• **TASK DESCRIPTION**
Quote the lines below exactly, from the one that holds "right elbow: (440, 454, 15)" through the final line of the records, and only those.

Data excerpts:
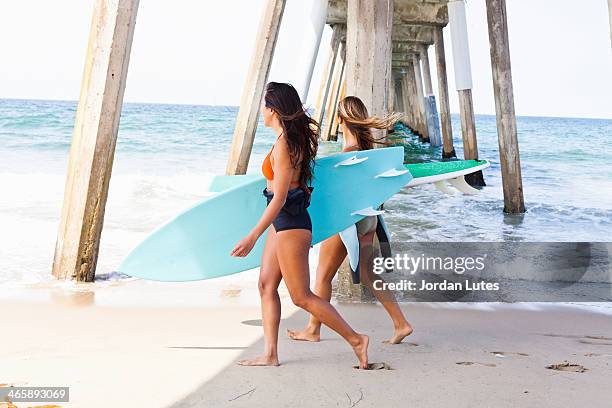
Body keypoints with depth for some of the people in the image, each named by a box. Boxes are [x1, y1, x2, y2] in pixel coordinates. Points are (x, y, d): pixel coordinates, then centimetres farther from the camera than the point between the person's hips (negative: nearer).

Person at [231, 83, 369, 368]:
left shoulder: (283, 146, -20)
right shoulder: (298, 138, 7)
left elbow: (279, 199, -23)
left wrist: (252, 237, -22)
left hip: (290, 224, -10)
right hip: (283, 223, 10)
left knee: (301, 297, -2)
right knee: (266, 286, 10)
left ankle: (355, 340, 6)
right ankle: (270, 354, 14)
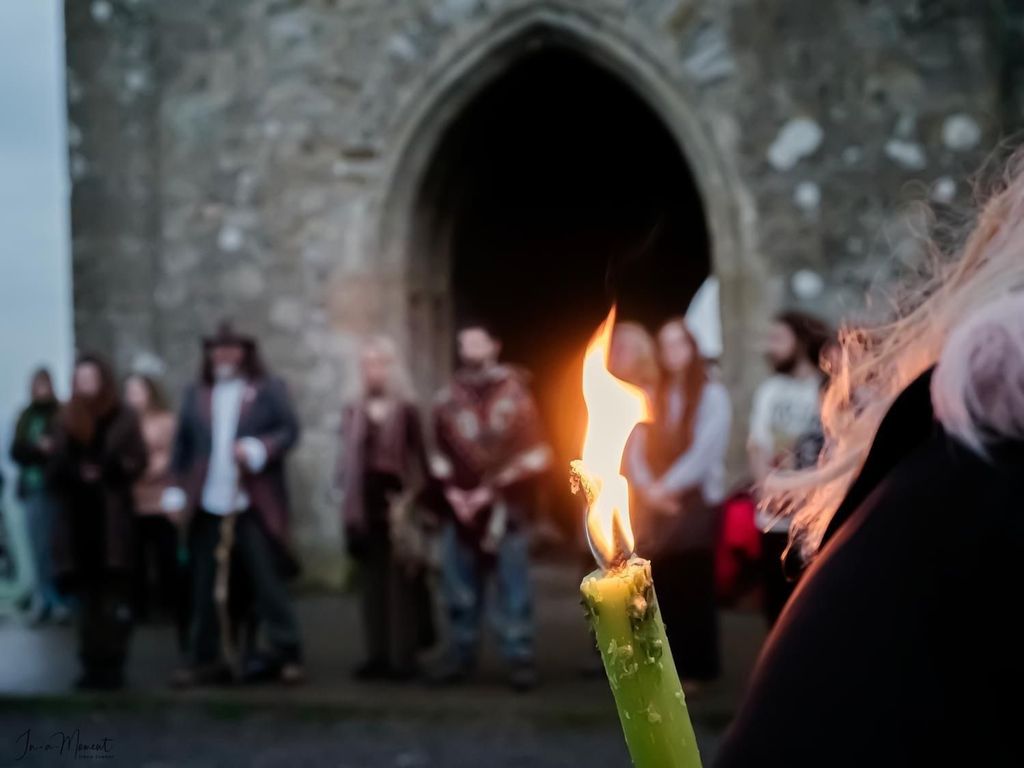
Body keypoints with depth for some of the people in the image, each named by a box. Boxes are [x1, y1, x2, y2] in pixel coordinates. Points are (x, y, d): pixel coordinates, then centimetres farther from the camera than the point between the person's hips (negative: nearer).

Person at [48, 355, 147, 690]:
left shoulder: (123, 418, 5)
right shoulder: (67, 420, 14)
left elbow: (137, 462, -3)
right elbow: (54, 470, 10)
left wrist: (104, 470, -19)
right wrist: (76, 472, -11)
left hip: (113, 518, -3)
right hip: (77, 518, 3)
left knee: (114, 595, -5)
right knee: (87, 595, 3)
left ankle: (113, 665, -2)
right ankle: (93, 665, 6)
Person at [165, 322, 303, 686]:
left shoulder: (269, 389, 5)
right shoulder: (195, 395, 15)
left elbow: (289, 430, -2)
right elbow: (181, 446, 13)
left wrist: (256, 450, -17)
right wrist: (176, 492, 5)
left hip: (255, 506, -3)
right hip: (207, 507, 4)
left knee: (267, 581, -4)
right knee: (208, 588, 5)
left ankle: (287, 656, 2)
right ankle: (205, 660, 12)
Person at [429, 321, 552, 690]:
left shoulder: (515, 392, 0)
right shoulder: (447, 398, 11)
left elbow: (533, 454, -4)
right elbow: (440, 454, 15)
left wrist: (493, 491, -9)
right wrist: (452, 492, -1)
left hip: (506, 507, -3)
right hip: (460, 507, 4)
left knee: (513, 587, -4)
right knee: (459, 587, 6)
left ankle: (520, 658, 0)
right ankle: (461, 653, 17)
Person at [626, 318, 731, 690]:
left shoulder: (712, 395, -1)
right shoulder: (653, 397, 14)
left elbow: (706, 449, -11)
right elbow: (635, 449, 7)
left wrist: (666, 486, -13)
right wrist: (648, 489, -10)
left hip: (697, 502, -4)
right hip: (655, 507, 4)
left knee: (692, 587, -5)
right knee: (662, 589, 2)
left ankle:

• **YOUR SOLUTION**
right elbow: (440, 454, 15)
left wrist: (493, 491, -9)
right wrist: (452, 492, -1)
left hip: (506, 507, -3)
right hip: (460, 507, 4)
left knee: (513, 587, -4)
right knee: (459, 587, 6)
left ankle: (520, 658, 0)
right ankle: (461, 653, 17)
Person at [626, 318, 731, 690]:
left shoulder: (712, 395, -1)
right shoulder: (653, 397, 14)
left elbow: (706, 449, -11)
right elbow: (635, 449, 7)
left wrist: (666, 486, -13)
right wrist: (648, 489, -10)
left hip: (697, 502, -4)
right hip: (655, 507, 4)
left knee: (692, 587, -5)
right knee: (662, 589, 2)
left ankle:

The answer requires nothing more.